AlignVLM: Bridging Vision and Language Latent Spaces for Multimodal Document Understanding
Ahmed Masry, Juan A. Rodriguez, Tianyu Zhang, Suyuchen Wang, Chao Wang, Aarash Feizi, Akshay Kalkunte Suresh, Abhay Puri, Xiangru Jian, Pierre-André Noël, Sathwik Tejaswi Madhusudhan, Marco Pedersoli, Bang Liu, Nicolas Chapados, Yoshua Bengio, Enamul Hoque, Christopher Pal, Issam H. Laradji, David Vazquez, Perouz Taslakian, Spandana Gella, Sai Rajeswar
TL;DR
AlignVLM tackles the bottleneck of cross-modal alignment by introducing Align, a connector that maps vision features into a convex combination of the LLM's text embeddings, thereby leveraging linguistic priors to keep visual signals within the model's interpretable semantic region. The Align module projects visual features into a vocabulary probability distribution, $\mathbf{P}_{\text{vocab}}$, and forms $\mathbf{F}_{\text{align}}' = \mathbf{P}_{\text{vocab}}^T \mathbf{E}_{\text{text}}$, which is concatenated with text embeddings before feeding the LLM. Trained in three stages on CC-12M, BigDocs-7.5M, and DocDownstream datasets, AlignVLM achieves state-of-the-art results on multimodal document understanding benchmarks, with particularly strong gains under low-resource training and robust performance to noise. The approach demonstrates superior efficiency relative to deep fusion models and greater data efficiency than prior shallow-fusion connectors, enabling effective document-focused VLMs with smaller parameter overhead. The findings suggest that embedding-space constraints guided by linguistic priors can substantially improve cross-modal alignment and practical deployment.
Abstract
Aligning visual features with language embeddings is a key challenge in vision-language models (VLMs). The performance of such models hinges on having a good connector that maps visual features generated by a vision encoder to a shared embedding space with the LLM while preserving semantic similarity.

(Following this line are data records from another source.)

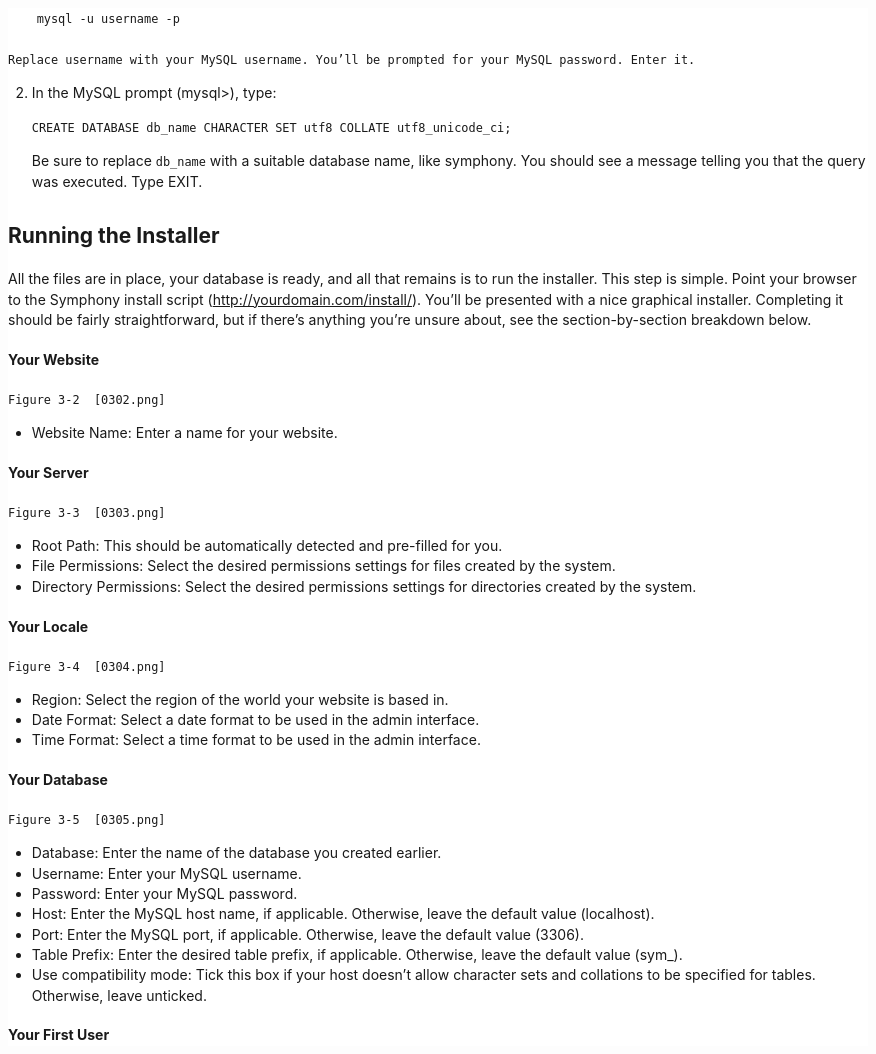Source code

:         mysql -u username -p

    Replace username with your MySQL username. You’ll be prompted for your MySQL password. Enter it.

2.	In the MySQL prompt (mysql>), type:  

        CREATE DATABASE db_name CHARACTER SET utf8 COLLATE utf8_unicode_ci;

    Be sure to replace `db_name` with a suitable database name, like symphony. You should see a message telling you that the query was executed. Type EXIT.

## Running the Installer

All the files are in place, your database is ready, and all that remains is to run the installer. This step is simple. Point your browser to the Symphony install script (http://yourdomain.com/install/). You’ll be presented with a nice graphical installer. Completing it should be fairly straightforward, but if there’s anything you’re unsure about, see the section-by-section breakdown below.

#### Your Website

    Figure 3-2	[0302.png]

- Website Name: Enter a name for your website.

#### Your Server

    Figure 3-3	[0303.png]

- Root Path: This should be automatically detected and pre-filled for you.
- File Permissions: Select the desired permissions settings for files created by the system.
- Directory Permissions: Select the desired permissions settings for directories created by the system.

#### Your Locale

    Figure 3-4	[0304.png]

- Region: Select the region of the world your website is based in.
- Date Format: Select a date format to be used in the admin interface.
- Time Format: Select a time format to be used in the admin interface.

#### Your Database

    Figure 3-5	[0305.png]

- Database: Enter the name of the database you created earlier.
- Username: Enter your MySQL username.
- Password: Enter your MySQL password.
- Host: Enter the MySQL host name, if applicable. Otherwise, leave the default value (localhost).
- Port: Enter the MySQL port, if applicable. Otherwise, leave the default value (3306).
- Table Prefix: Enter the desired table prefix, if applicable. Otherwise, leave the default value (sym_).
- Use compatibility mode: Tick this box if your host doesn’t allow character sets and collations to be specified for tables. Otherwise, leave unticked.

#### Your First User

Existing connectors, such as multilayer perceptrons (MLPs), lack inductive bias to constrain visual features within the linguistic structure of the LLM's embedding space, making them data-hungry and prone to cross-modal misalignment. In this work, we propose a novel vision-text alignment method, AlignVLM, that maps visual features to a weighted average of LLM text embeddings. Our approach leverages the linguistic priors encoded by the LLM to ensure that visual features are mapped to regions of the space that the LLM can effectively interpret. AlignVLM is particularly effective for document understanding tasks, where visual and textual modalities are highly correlated. Our extensive experiments show that AlignVLM achieves state-of-the-art performance compared to prior alignment methods, with larger gains on document understanding tasks and under low-resource setups. We provide further analysis demonstrating its efficiency and robustness to noise.